Australian Jewish leaders have condemned an auction house that held a fire sale of Nazi memorabilia before a government ban is due to come into effect.
Last Saturday, Danielle Elizabeth Antique & Estate Auctioneers sold items including a gold Totenkopf ring, an SS branded licence plate, and the sign for a street named after Adolf Hitler.
Dvir Abramovich, chair of the Anti-Defamation Commission - Australia’s largest civil rights organisation - claimed the Queensland business was glorifying and honouring the Nazi regime.
“If Hitler was alive today, he would be thanking this auction house and applauding their ghastly profiteering, delighted that his legacy is being mainstreamed and promoted in Australia,” he told the Jerusalem Post.
"The perverse and twisted sale of these blood-stained items, the devil’s tools, tramples on the memory of the victims of the Holocaust and is a spit on the graves of the valiant diggers who sacrificed their lives to defeat this evil tyrant.
“It is also a kick in the stomach of the survivors who have suffered enough. These satanic articles are the pure embodiment of absolute inhumanity and horror and may end up in the hands of Third Reich worshippers who will proudly display them in their homes and use them to recruit new members to their sickening cause.”

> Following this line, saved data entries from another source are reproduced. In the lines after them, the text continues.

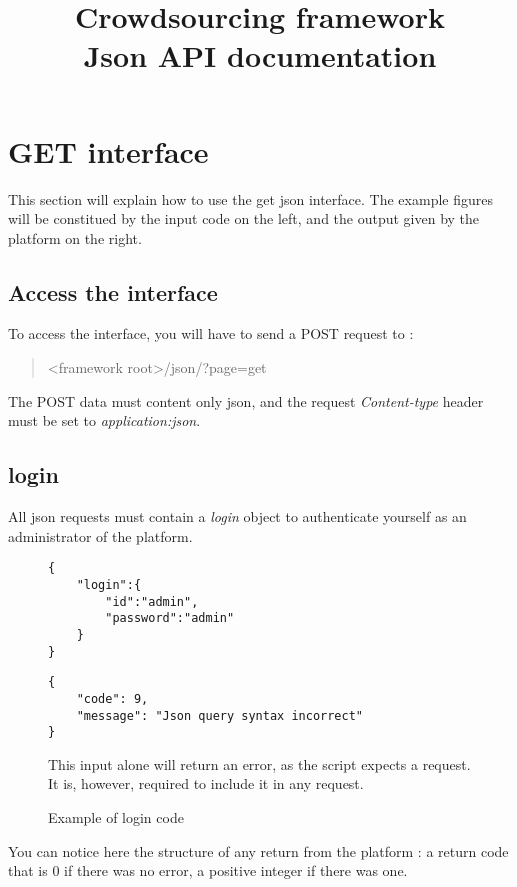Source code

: \documentclass[notitlepage]{report}
\title{Crowdsourcing framework \\
Json API documentation}
\makeatletter
\newcommand*{\toccontents}{\@starttoc{toc}}
\makeatother
\begin{document}
\maketitle
\toccontents

\newpage

\chapter{GET interface}
This section will explain how to use the get json interface.
The example figures will be constitued by the input code on the left, and the output given by the platform on the right.

\section{Access the interface}
To access the interface, you will have to send a POST request to : 
\begin{quote}<framework root>/json/?page=get\end{quote}
The POST data must content only json, and the request \emph{Content-type} header must be set to \emph{application:json}.

\section{login}
All json requests must contain a \emph{login} object to authenticate yourself as an administrator of the platform.

\begin{figure}[h]
\centering
\begin{minipage}{.45\linewidth}
\begin{verbatim}
{
	"login":{	
		"id":"admin",
		"password":"admin"
	}
}
\end{verbatim}
\end{minipage}
\begin{minipage}{.45\linewidth}
\begin{verbatim}
{
	"code": 9,
	"message": "Json query syntax incorrect"
}
\end{verbatim}
This input alone will return an error, as the script expects a request. It is, however, required to include it in any request.
\end{minipage}
\caption{Example of login code}
\end{figure}
You can notice here the structure of any return from the platform : a return code that is 0 if there was no error, a positive integer if there was one.
\end{document}
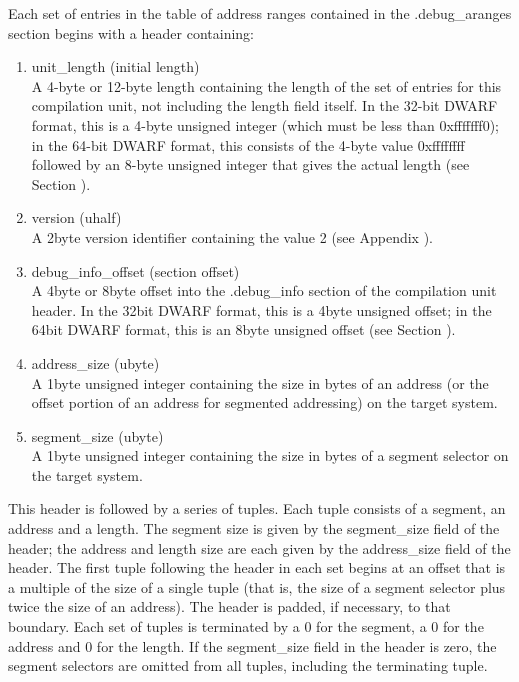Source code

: Each set of entries in the table of address ranges contained
in the .debug\_aranges section begins with a header containing:

\begin{enumerate}[1.]

\item unit\_length (initial length) \\
A 4-byte or 12-byte length containing the length of the
set of entries for this compilation unit, not including the
length field itself. In the 32-bit DWARF format, this is a
4-byte unsigned integer (which must be less than 0xfffffff0);
in the 64-bit DWARF format, this consists of the 4-byte value
0xffffffff followed by an 8-byte unsigned integer that gives
the actual length 
(see Section ).

\item version (uhalf) \\
A 2\dash byte version identifier containing the value 2 
(see Appendix ). 

\item debug\_info\_offset (section offset) \\
A 4\dash byte or 8\dash byte offset into the .debug\_info section of
the compilation unit header. In the 32\dash bit DWARF format,
this is a 4\dash byte unsigned offset; in the 64\dash bit DWARF format,
this is an 8\dash byte unsigned offset 
(see Section ).

\item address\_size (ubyte) \\
A 1\dash byte unsigned integer containing the size in bytes of an
address (or the offset portion of an address for segmented
addressing) on the target system.

\item segment\_size (ubyte) \\
A 1\dash byte unsigned integer containing the size in bytes of a
segment selector on the target system.

\end{enumerate}

This header is followed by a series of tuples. Each tuple
consists of a segment, an address and a length. 
The segment
size is given by the segment\_size field of the header; the
address and length size are each given by the address\_size
field of the header. 
The first tuple following the header in
each set begins at an offset that is a multiple of the size
of a single tuple (that is, the size of a segment selector
plus twice the size of an address). 
The header is padded, if
necessary, to that boundary. Each set of tuples is terminated
by a 0 for the segment, a 0 for the address and 0 for the
length. If the segment\_size field in the header is zero,
the segment selectors are omitted from all tuples, including
the terminating tuple.


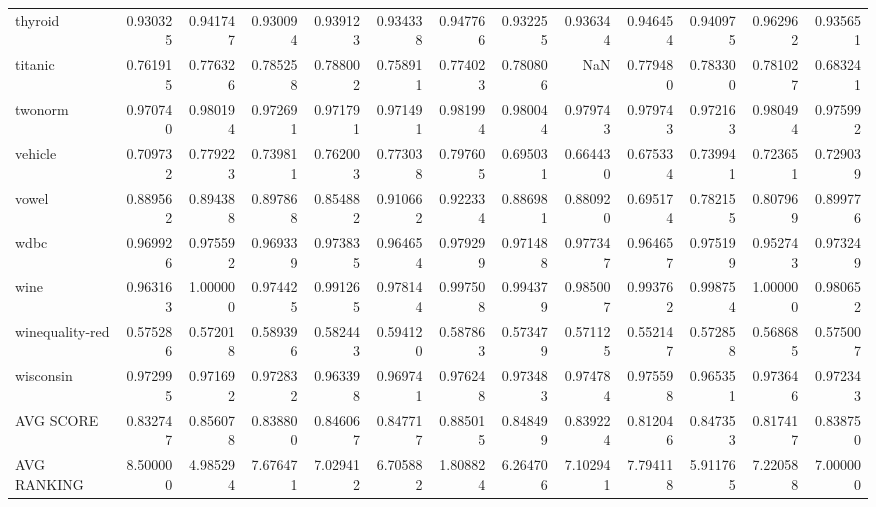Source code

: \begin{tabular}{lrrrrrrrrrrrr}
thyroid         &   0.930325 &  0.941747 &  0.930094 &  0.939123 &  0.934338 &  0.947766 &  0.932255 &  0.936344 &  0.946454 &  0.940975 &  0.962962 &  0.935651 \\
titanic         &   0.761915 &  0.776326 &  0.785258 &  0.788002 &  0.758911 &  0.774023 &  0.780806 &       NaN &  0.779480 &  0.783300 &  0.781027 &  0.683241 \\
twonorm         &   0.970740 &  0.980194 &  0.972691 &  0.971791 &  0.971491 &  0.981994 &  0.980044 &  0.979743 &  0.979743 &  0.972163 &  0.980494 &  0.975992 \\
vehicle         &   0.709732 &  0.779223 &  0.739811 &  0.762003 &  0.773038 &  0.797605 &  0.695031 &  0.664430 &  0.675334 &  0.739941 &  0.723651 &  0.729039 \\
vowel           &   0.889562 &  0.894388 &  0.897868 &  0.854882 &  0.910662 &  0.922334 &  0.886981 &  0.880920 &  0.695174 &  0.782155 &  0.807969 &  0.899776 \\
wdbc            &   0.969926 &  0.975592 &  0.969339 &  0.973835 &  0.964654 &  0.979299 &  0.971488 &  0.977347 &  0.964657 &  0.975199 &  0.952743 &  0.973249 \\
wine            &   0.963163 &  1.000000 &  0.974425 &  0.991265 &  0.978144 &  0.997508 &  0.994379 &  0.985007 &  0.993762 &  0.998754 &  1.000000 &  0.980652 \\
winequality-red &   0.575286 &  0.572018 &  0.589396 &  0.582443 &  0.594120 &  0.587863 &  0.573479 &  0.571125 &  0.552147 &  0.572858 &  0.568685 &  0.575007 \\
wisconsin       &   0.972995 &  0.971692 &  0.972832 &  0.963398 &  0.969741 &  0.976248 &  0.973483 &  0.974784 &  0.975598 &  0.965351 &  0.973646 &  0.972343 \\
AVG SCORE       &   0.832747 &  0.856078 &  0.838800 &  0.846067 &  0.847717 &  0.885015 &  0.848499 &  0.839224 &  0.812046 &  0.847353 &  0.817417 &  0.838750 \\
AVG RANKING     &   8.500000 &  4.985294 &  7.676471 &  7.029412 &  6.705882 &  1.808824 &  6.264706 &  7.102941 &  7.794118 &  5.911765 &  7.220588 &  7.000000 \\
\bottomrule
\end{tabular}
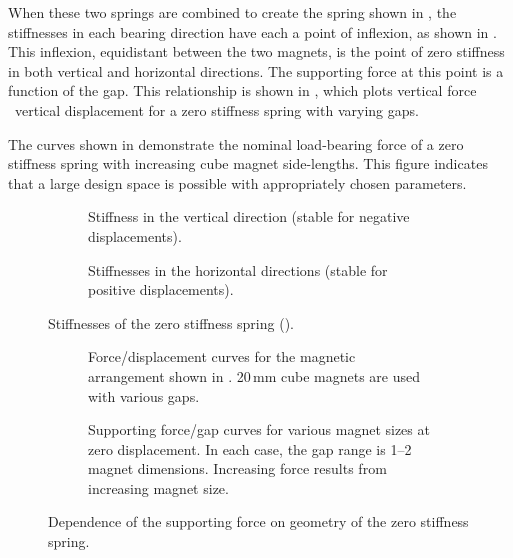When these two springs are combined to create the spring shown in
, the stiffnesses in each bearing direction
have each a point of inflexion, as shown in . This
inflexion, equidistant between the two magnets, is the point of zero
stiffness in both vertical and horizontal directions. The supporting
force at this point is a function of the gap. This relationship is
shown in , which plots vertical force
\vs\  vertical displacement for a zero stiffness spring with varying
gaps.

The curves shown in  demonstrate the
nominal load-bearing force of a zero stiffness spring with
increasing cube magnet side-lengths. This figure indicates that a
large design space is possible with appropriately chosen parameters.

\begin{figure}[p]
  \begin{subfigure}
    \caption{Stiffness in the vertical direction 
     (stable for negative displacements).}
   \end{subfigure}
  \hfill
  \begin{subfigure}
    \caption{Stiffnesses in the horizontal directions 
     (stable for positive displacements).}
  \end{subfigure}
  \caption{Stiffnesses of the zero stiffness spring ().}
\end{figure}

\begin{figure}
  \begin{subfigure}
    \caption{Force/displacement curves for the magnetic arrangement shown
        in . 20\,mm cube magnets
        are used with various gaps.
        }  
  \end{subfigure}
  \par
  \begin{subfigure}
    \caption{Supporting force/gap curves for various magnet sizes
     at zero displacement. In each case, the gap range is 1--2 magnet dimensions.
     Increasing force results from increasing magnet size.
     }   
  \end{subfigure}
     \caption{Dependence of the supporting force on geometry of the
       zero stiffness spring.}
\end{figure}

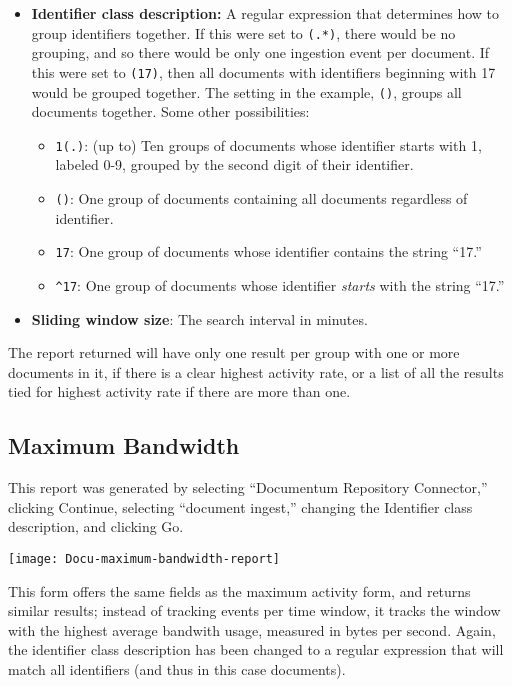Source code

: \begin{changemargin}{1.5in}{0in}
\begin{itemize}
\item \textbf{Identifier class description:} A regular expression
that determines how to group identifiers together. If this were set to
\texttt{(.*)}, there would be no grouping, and so there would be only one
ingestion event per document. If this were set to \texttt{(17)},
then all documents with identifiers beginning with 17 would be grouped
together. The setting in the example, \texttt{()}, groups all
documents together. Some other possibilities:

\begin{itemize}

\item \texttt{1(.)}: (up to) Ten groups of documents whose identifier starts
with 1, labeled 0-9, grouped by the second digit of their identifier.

\item \texttt{()}: One group of documents containing all documents 
regardless of identifier.

\item \texttt{17}: One group of documents whose identifier contains
the string ``17.''

\item \texttt{\^{}17}: One group of documents whose identifier \emph{starts}
with the string ``17.''

\end{itemize}

\item \textbf{Sliding window size}: The search interval in minutes.

\end{itemize}

The report returned will have only one result per group with one or more
documents in it, if there is a clear highest activity rate, or a list of
all the results tied for highest activity rate if there are more than one.

\subsection{Maximum Bandwidth}

This report was generated by selecting ``Documentum Repository Connector,''
clicking Continue, selecting ``document ingest,'' changing the Identifier
class description, and clicking Go.

\texttt{[image: Docu-maximum-bandwidth-report]}

This form offers the same fields as the maximum activity form, and
returns similar results; instead of tracking events per time window,
it tracks the window with the highest average bandwith usage, measured
in bytes per second. Again, the identifier class description has been
changed to a regular expression that will match all identifiers (and
thus in this case documents).


\end{changemargin}
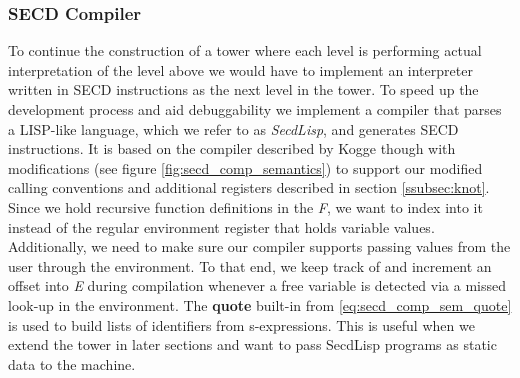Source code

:\documentclass[a4paper,12pt,twoside,openright]{report}
\theoremstyle{definition}
\newcommand{\secdlisp}{SecdLisp}
\begin{document}
\subsubsection{SECD Compiler}\label{subsec:secd_comp}
To continue the construction of a tower where each level is performing actual interpretation of the level above we would have to implement an interpreter written in SECD instructions as the next level in the tower. To speed up the development process and aid debuggability we implement a compiler that parses a LISP-like language, which we refer to as \textit{\secdlisp{}}, and generates SECD instructions. It is based on the compiler described by Kogge \cite{kogge1990architecture} though with modifications (see figure \ref{fig:secd_comp_semantics}) to support our modified calling conventions and additional registers described in section \ref{ssubsec:knot}. Since we hold recursive function definitions in the \textit{F}, we want to index into it instead of the regular environment register that holds variable values. Additionally, we need to make sure our compiler supports passing values from the user through the environment. To that end, we keep track of and increment an offset into \textit{E} during compilation whenever a free variable is detected via a missed look-up in the environment. The \textbf{quote} built-in from \eqref{eq:secd_comp_sem_quote} is used to build lists of identifiers from s-expressions. This is useful when we extend the tower in later sections and want to pass \secdlisp{} programs as static data to the machine.
\end{document}
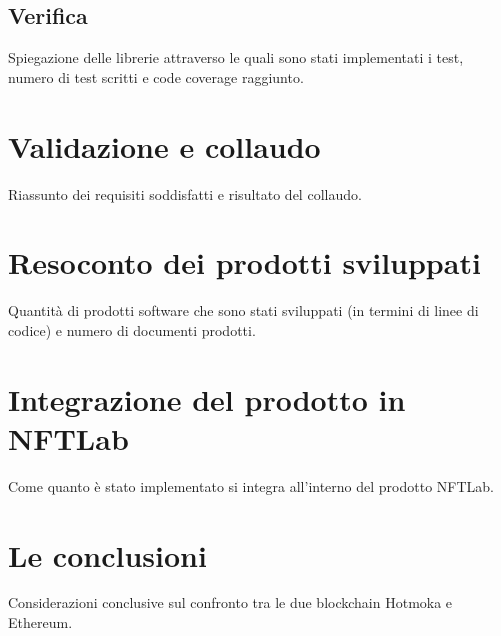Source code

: \subsection{Verifica}
Spiegazione delle librerie attraverso le quali sono stati implementati i test, numero di test scritti e code coverage raggiunto.


\section{Validazione e collaudo}
Riassunto dei requisiti soddisfatti e risultato del collaudo.


\section{Resoconto dei prodotti sviluppati}
Quantità di prodotti software che sono stati sviluppati (in termini di linee di codice) e numero di documenti prodotti.


\section{Integrazione del prodotto in NFTLab}
Come quanto è stato implementato si integra all'interno del prodotto NFTLab.


\section{Le conclusioni}
Considerazioni conclusive sul confronto tra le due blockchain Hotmoka e Ethereum.
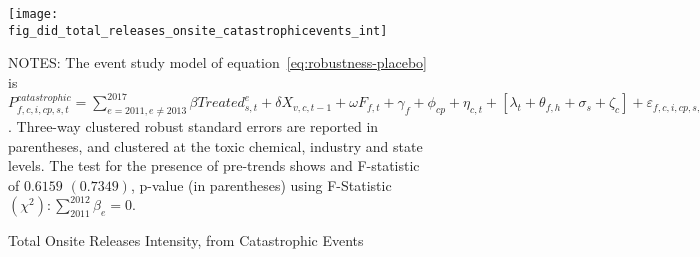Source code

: \begin{figure}[H]
    \centering
    \texttt{[image: fig\_did\_total\_releases\_onsite\_catastrophicevents\_int]}
    \caption{Total Onsite Releases Intensity, from Catastrophic Events}
    \label{fig:baseline-placebo}
    \begin{minipage}{12cm}
        \vspace{0.05in}
        NOTES: The event study model of equation~\ref{eq:robustness-placebo} is $P_{f,c,i,cp,s,t}^{catastrophic} = \sum_{{e = 2011},{e \neq 2013}}^{2017} \beta Treated_{s,t}^e + \delta X_{v,c,t-1} + \omega F_{f,t} + \gamma_{f} + \phi_{cp} + \eta_{c,t} + \left[\lambda_{t} + \theta_{f,h} + \sigma_{s} + \zeta_{c} \right] + \varepsilon_{f,c,i,cp,s,t}$. Three-way clustered robust standard errors are reported in parentheses, and clustered at the toxic chemical, industry and state levels. The test for the presence of pre-trends shows and F-statistic of $0.6159$ $(0.7349)$, p-value (in parentheses) using F-Statistic $(\chi^2): \sum_{2011}^{2012} \beta_{e} = 0$.
    \end{minipage}
\end{figure}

Earlier this month, the Australian government announced plans to ban the sale of Nazi memorabilia. Public displays of SS symbols and swastikas will also be outlawed, but not the Sieg Heil.
The sale of Third Reich flags, armbands, t-shirts, and insignia will all be banned, with an exemption for educational and academic purposes. Swastikas will also be permitted if they appear in a religious context.
Announcing the legislation, Attorney General Mark Dreyfus said: "There is no place in Australia for symbols that glorify the horrors of the Holocaust.
"We will no longer allow people to profit from the display and sale of items which celebrate the Nazis.”
Nazi memorabilia is displayed at a National Museum of American History exhibition (Photo: Joe Raedle/Getty Images)
In a statement published to their website, Danielle Elizabeth said none of their buyers are neo-Nazis but are instead “some of the most educated and wealthy people in Australia”.
Previous militaria auctions attracted interest from America, Canada, and "all over" Australia, they claimed.
A spokesman for Danielle Elizabeth Antique & Estate Auctioneers told the JC: “Concentration Camps and the Holocaust should never be forgotten but freedom of speech is a vital legacy of Western civilisation and worth preserving.
“The Australian government's soon to be ban on the trade of historical artefacts is just another erosion of our civil liberties. We are now legislating against freedom, to appease the screeching minorities.
“Censorship, control, and the stamp down on civil liberties is exactly what Hitler did to the Jews in Germany from 1933 -1945. Now people like Dvir [Abramovich] and his business are forcing that upon us.
“People are dying all over the world today, and the persecution of man is only getting worse, yet Dvir Abramovich is focused on demonising legal businesses in Australia selling legal historical artefacts from over 75 years ago.
“We are not selling drugs to kids... we sell history."
The Nazi memorabilia sale included items from five main vendors including the estates of two deceased collectors.